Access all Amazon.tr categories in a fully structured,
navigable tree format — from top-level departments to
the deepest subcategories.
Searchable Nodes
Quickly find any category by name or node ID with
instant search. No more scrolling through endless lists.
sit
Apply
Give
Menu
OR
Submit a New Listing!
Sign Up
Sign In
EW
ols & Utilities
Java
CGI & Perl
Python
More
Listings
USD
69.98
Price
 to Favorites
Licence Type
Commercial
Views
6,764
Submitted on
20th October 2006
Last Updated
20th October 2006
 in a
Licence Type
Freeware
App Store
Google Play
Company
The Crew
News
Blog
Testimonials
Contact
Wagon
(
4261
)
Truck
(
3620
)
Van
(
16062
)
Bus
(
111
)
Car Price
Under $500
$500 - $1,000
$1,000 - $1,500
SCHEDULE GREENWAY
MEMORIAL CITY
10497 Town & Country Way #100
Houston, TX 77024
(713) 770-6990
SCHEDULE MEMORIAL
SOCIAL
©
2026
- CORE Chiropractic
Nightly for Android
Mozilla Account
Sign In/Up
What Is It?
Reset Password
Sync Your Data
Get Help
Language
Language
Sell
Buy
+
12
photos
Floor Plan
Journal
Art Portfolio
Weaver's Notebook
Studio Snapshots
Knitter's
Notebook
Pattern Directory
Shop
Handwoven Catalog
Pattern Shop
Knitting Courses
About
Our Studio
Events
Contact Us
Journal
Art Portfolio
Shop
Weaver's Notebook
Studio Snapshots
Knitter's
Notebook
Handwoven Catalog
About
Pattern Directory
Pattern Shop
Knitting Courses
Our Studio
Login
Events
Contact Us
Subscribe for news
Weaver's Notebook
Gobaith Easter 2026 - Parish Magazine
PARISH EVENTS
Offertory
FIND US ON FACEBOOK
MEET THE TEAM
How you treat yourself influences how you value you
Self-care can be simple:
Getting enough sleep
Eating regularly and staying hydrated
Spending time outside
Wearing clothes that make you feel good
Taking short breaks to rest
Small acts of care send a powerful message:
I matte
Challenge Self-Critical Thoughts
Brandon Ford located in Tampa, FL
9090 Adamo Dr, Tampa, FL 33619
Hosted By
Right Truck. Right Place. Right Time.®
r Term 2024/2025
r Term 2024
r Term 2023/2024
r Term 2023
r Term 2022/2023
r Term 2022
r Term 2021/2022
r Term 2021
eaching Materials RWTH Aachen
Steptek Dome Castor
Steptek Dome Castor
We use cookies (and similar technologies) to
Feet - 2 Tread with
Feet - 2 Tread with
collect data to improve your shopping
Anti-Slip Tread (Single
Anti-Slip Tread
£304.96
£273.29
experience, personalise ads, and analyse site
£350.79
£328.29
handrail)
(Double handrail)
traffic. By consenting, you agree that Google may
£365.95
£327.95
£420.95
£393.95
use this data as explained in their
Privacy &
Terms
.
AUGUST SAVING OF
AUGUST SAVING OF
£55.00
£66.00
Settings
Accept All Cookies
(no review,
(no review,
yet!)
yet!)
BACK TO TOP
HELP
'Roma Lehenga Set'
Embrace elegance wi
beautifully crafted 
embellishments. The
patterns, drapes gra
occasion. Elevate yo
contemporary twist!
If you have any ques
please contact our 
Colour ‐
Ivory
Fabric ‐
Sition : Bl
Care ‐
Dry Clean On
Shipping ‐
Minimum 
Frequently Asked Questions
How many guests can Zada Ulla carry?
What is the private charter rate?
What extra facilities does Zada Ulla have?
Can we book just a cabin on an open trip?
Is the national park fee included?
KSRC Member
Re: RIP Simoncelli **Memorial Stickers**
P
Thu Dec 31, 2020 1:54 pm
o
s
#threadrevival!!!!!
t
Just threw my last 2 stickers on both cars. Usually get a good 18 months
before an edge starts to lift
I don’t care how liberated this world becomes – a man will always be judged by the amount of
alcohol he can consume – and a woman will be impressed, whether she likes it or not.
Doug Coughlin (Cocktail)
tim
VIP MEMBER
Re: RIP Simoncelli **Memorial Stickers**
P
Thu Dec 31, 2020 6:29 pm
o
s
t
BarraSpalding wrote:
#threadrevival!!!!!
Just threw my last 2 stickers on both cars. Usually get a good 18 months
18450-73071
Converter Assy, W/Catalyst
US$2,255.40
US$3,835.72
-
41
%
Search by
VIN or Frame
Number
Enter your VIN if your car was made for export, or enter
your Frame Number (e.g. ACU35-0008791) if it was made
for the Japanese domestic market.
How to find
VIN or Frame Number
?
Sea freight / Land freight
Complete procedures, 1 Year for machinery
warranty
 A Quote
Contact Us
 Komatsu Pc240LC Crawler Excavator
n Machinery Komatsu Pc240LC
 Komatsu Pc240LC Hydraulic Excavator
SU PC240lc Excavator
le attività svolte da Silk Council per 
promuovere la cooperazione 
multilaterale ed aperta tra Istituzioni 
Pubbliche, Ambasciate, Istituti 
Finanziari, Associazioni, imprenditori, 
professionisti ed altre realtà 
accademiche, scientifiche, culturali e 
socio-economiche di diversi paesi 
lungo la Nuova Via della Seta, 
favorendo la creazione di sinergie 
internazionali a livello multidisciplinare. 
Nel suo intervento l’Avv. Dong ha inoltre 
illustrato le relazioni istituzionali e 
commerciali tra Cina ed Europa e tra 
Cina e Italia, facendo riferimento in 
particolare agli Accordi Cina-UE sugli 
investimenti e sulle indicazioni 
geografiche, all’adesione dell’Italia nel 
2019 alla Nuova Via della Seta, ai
========================================
§ Instruction
Pull out every line in the items above that contains the word "What".

§ Result
What Is It?
What is the private charter rate?
What extra facilities does Zada Ulla have?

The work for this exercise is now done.